В заключение настоящего обзора пребывания Листа в России я прибавлю небольшие сведения о концертах его в Киеве, Одессе и Елизаветграде.
Лист был в Киеве в начале 1847 года. Первый концерт свой он дал в контрактовой зале, в конце января, и стечение публики было громадное, эффект — также. Второй концерт дан был в университетской зале опять при большом стечении народа; но на третий концерт (2 февраля) публики пришло уже очень немного, и Лист говорил, смеясь, что все тут были — en famille.
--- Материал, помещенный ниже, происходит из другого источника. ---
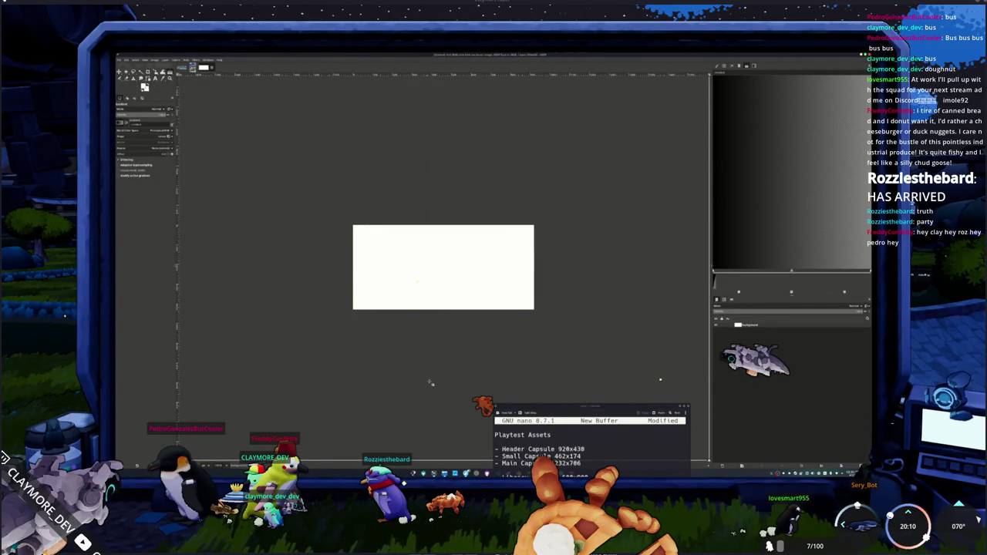
key(super+e)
Но, что всего любопытнее, эти концерты послужили поводом к проявлению в русской печати такого недоброжелательства к Листу и такого непонимания его гения, какой навряд ли где еще проявлялся в то время, кроме некоторых консервативных берлинских газет, осыпавших Листа, среди общих восторгов, потоками злобной брани после его концертов в Берлине в начале 1842 года.
Некто Н. Р. напечатал в „Московском городском листке“ 1847 года, № 48, отчет о концертах Листа в Киеве и говорил, что у него только „фейерверк звуков, вспышки вдохновения, отрывочные фразы чувства, прихоти все позволяющего себе господина“, что он вообще все играл в Киеве „небрежно, необдуманно, по капризу минуты“; с публикой Лист поступает слишком cavalièrement (дерзко), переменяет пьесы, программы и даже в исполняемых пьесах пропускает многие страницы, „вероятно под влиянием даваемых ему обедов“, что лишь изредка Лист исполняет музыкальные сочинения с настоящим свойственным ему талантом. Вообще же Лист „лишен творчества, не может создать ни единой своей мелодии, а чужое — не в состоянии претворить в свое достояние и развить мысль из нее самой. Оттого у него темы мало вяжутся с вставными вышивками и украшениями…“
В заключение г. Н. Р. провозглашал, что „дарование Листа — бесплодно. Лист растратил и погубил свой талант посреди ветреной и мелочной жизни французского общества, падкого на одни эффекты и поверхностные впечатления… Бессилие современного западного общества воплотилось в бессилие дарования Листа…“
Таковы мнения неизвестного киевского критика. К чести нашего отечества надо сказать, что приведенный здесь пример близорукости и отсутствия понимания великого музыкального явления был совершенно единственный в своем роде у нас. Было ли это мнение индивидуальное, или было оно разделяемо киевскою публикою, мы лишены теперь возможности судить о том: другого печатного отзыва о Листе в Киеве не было, быть может, потому, что в этом городе не было тогда ни одной газеты и журнала, где бы могла появиться художественная критика. Правда, Н. Р. говорит, что „после первых двух концертов Листа большинство киевской публики чувствовало, что артист не вполне расплачивается за обожание, которым его окружают… Наконец, большинство рассудило, что роль стригомого барана совсем не завидная роль, и притом же, явившись на два концерта, оно исполнило долг европейски образованного человека и может теперь спать спокойно“.